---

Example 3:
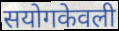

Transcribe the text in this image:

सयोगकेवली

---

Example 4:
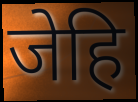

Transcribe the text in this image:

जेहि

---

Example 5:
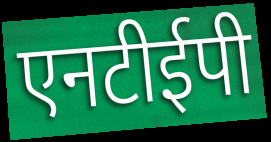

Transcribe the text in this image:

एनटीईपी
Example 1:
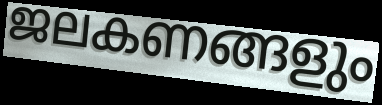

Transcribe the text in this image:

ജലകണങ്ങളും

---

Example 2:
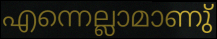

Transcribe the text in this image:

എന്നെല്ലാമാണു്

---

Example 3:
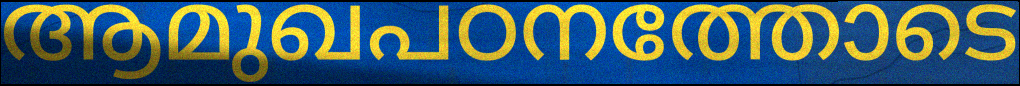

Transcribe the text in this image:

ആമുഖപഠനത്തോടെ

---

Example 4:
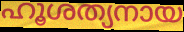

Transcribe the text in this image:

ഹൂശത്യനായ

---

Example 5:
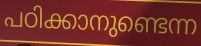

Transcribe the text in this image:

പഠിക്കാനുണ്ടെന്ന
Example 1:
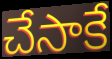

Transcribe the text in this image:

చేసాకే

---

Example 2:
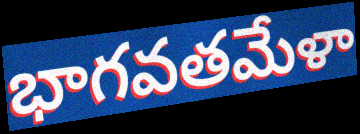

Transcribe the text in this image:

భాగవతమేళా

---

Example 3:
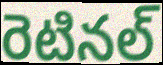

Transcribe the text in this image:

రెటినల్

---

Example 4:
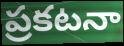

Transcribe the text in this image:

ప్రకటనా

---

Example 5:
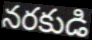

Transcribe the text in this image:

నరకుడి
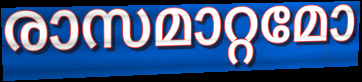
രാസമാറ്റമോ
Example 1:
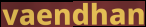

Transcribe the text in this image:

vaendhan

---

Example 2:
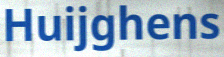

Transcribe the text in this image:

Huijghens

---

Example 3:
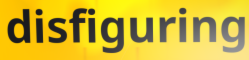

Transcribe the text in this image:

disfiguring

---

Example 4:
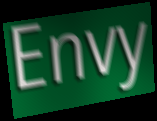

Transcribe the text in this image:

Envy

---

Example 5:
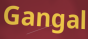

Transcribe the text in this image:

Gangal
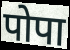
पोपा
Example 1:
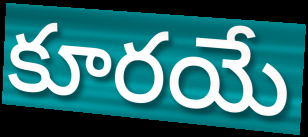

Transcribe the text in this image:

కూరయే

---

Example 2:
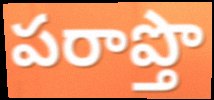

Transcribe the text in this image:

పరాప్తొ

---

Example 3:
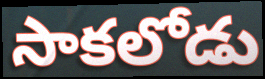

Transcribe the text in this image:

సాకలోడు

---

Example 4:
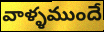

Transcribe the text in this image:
::::::
■ Task to complete
Please transcribe every entry exactly as written, leaving the pictures out.

■ Solution to this problem
---

Example 3:

Transcribe the text in this image:

सयोगकेवली

---

Example 4:

Transcribe the text in this image:

जेहि

---

Example 5:

Transcribe the text in this image:

एनटीईपी
Example 1:

Transcribe the text in this image:

ജലകണങ്ങളും

---

Example 2:

Transcribe the text in this image:

എന്നെല്ലാമാണു്

---

Example 3:

Transcribe the text in this image:

ആമുഖപഠനത്തോടെ

---

Example 4:

Transcribe the text in this image:

ഹൂശത്യനായ

---

Example 5:

Transcribe the text in this image:

പഠിക്കാനുണ്ടെന്ന
Example 1:

Transcribe the text in this image:

చేసాకే

---

Example 2:

Transcribe the text in this image:

భాగవతమేళా

---

Example 3:

Transcribe the text in this image:

రెటినల్

---

Example 4:

Transcribe the text in this image:

ప్రకటనా

---

Example 5:

Transcribe the text in this image:

నరకుడి
രാസമാറ്റമോ
Example 1:

Transcribe the text in this image:

vaendhan

---

Example 2:

Transcribe the text in this image:

Huijghens

---

Example 3:

Transcribe the text in this image:

disfiguring

---

Example 4:

Transcribe the text in this image:

Envy

---

Example 5:

Transcribe the text in this image:

Gangal
पोपा
Example 1:

Transcribe the text in this image:

కూరయే

---

Example 2:

Transcribe the text in this image:

పరాప్తొ

---

Example 3:

Transcribe the text in this image:

సాకలోడు

---

Example 4:

Transcribe the text in this image:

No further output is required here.